Wątek: Stosunki polsko - ukraińskie w rozwoju historycznym (z Bieszczadami w tle)

Mieszany widok

  1. #1
    Bieszczadnik
    Na forum od
    11.2001
    Rodem z
    Warszawa (Ochota)
    Postów
    2,520

    Domyślnie Odp: Stosunki polsko - ukraińskie w rozwoju historycznym (z Bieszczadami w tle)

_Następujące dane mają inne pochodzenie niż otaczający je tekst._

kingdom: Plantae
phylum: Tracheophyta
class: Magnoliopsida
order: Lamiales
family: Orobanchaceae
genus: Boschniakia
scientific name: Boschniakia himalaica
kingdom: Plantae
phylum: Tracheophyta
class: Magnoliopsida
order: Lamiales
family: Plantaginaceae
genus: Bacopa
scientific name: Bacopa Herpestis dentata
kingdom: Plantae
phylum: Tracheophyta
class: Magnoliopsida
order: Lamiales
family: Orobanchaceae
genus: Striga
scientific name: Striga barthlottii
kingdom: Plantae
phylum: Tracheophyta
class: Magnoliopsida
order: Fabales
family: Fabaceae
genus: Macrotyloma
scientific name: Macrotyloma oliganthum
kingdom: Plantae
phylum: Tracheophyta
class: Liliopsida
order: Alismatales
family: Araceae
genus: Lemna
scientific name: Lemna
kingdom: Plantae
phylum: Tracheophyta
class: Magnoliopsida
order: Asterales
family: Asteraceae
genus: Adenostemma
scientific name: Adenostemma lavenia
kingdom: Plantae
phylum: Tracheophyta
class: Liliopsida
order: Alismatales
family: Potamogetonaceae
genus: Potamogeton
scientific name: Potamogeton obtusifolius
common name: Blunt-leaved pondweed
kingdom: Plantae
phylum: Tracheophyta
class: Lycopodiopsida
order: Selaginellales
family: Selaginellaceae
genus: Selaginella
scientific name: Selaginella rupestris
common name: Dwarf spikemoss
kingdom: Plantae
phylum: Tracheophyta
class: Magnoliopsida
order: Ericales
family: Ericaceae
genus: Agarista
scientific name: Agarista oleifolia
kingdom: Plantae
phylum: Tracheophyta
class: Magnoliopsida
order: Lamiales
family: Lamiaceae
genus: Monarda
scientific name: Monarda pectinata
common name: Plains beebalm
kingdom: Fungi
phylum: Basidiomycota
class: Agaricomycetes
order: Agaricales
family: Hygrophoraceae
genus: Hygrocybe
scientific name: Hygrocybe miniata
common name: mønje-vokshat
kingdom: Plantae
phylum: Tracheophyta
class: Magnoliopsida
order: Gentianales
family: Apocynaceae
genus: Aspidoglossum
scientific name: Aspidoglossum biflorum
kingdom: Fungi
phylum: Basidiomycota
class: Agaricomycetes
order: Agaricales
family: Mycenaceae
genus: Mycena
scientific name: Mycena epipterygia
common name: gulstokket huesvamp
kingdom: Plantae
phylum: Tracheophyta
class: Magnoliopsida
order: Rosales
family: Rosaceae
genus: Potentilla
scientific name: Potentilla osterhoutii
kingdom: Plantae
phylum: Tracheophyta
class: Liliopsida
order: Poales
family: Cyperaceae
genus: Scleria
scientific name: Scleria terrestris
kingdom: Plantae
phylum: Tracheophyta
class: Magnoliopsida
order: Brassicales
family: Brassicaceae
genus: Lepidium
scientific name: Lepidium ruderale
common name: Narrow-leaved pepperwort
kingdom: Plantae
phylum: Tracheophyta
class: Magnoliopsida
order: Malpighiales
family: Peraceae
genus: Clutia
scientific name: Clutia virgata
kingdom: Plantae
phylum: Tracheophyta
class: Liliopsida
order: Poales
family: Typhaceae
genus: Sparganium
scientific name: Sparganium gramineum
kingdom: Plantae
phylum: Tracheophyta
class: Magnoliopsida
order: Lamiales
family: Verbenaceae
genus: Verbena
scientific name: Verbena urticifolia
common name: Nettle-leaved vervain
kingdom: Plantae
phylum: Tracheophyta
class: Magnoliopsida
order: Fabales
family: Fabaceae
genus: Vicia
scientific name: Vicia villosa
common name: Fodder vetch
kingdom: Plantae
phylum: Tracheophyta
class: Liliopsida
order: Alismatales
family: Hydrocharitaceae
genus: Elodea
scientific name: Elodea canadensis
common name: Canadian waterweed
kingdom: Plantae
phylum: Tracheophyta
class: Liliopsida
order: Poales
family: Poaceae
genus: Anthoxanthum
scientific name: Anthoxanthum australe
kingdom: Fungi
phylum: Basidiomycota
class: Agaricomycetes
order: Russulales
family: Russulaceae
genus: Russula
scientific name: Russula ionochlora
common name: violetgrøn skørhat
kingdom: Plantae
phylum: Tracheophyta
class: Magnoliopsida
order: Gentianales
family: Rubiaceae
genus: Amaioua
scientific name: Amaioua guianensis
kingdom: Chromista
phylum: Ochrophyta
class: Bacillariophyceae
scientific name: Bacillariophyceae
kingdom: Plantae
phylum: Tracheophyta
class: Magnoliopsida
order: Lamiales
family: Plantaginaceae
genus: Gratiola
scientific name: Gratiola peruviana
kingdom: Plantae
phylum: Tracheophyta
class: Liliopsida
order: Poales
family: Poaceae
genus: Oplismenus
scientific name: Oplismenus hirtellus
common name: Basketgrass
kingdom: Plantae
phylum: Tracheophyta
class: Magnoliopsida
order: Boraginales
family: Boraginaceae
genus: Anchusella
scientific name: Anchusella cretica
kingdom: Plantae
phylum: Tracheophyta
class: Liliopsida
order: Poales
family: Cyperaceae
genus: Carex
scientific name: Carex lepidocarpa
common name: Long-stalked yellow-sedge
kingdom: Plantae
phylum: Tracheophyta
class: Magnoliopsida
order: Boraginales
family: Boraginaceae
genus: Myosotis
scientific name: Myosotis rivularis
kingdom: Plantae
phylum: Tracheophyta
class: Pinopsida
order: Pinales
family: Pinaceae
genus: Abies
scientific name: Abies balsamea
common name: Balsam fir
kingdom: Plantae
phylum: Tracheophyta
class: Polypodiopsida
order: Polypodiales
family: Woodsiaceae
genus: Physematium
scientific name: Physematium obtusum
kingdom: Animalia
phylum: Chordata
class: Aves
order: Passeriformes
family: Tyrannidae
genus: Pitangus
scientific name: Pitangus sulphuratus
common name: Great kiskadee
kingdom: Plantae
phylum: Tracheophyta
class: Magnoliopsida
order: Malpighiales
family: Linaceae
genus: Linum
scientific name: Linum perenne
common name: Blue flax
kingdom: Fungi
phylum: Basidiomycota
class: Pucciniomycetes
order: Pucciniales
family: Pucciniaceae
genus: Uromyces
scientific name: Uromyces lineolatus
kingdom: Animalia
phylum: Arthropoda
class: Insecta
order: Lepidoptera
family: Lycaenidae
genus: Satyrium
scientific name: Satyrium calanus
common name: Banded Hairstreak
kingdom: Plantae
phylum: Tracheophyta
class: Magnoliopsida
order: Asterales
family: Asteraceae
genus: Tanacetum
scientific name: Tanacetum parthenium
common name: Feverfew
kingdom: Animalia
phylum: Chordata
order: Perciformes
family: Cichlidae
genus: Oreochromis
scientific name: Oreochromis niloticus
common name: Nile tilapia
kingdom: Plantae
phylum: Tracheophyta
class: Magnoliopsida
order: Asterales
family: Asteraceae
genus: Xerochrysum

    Cytat Zamieszczone przez Łapi Zobacz posta
    Sam napisałeś - to była wiedza niszowa, (...).
    Zapewne chodziłeś do liceum i to do dobrego, bo kółka historyczne w złych liceach nie powstają, i chyba gdzieś na wschodzie albo na terenach zasiedlonych, tam gdzie wiedza o tym była mniej lub bardziej powszechna. (...)
    Ja chodziłem do szkoły technicznej, w Polsce centralnej, u mnie nie było kółek historycznych, zdawałem z historii jako jedyny z rocznika maturę. Ale uczyłem się inaczej niż w szkole, podręczniki traktowałem jako zakłamaną przez komunistów bazę, kupowałem sam książki po antykwariatach i porównywałem kto co napisał, kto co pominął. Z jednym zastrzeżeniem, to wszystko to były publikacje wydane w czasach komunizmu i wszystkie były ocenzurowane. Po maturze moja historyczka powiedziała mi wprost, że ona nie ma takiej wiedzy po 15 latach pracy jaką ja miałem wtedy. (...)
    Co do lokalizacji mojej szkoły średniej - pudło. Radom to ani wschód, ani ziemie tzw. odzyskane.
    Ale to moje liceum było rzeczywiście świetne.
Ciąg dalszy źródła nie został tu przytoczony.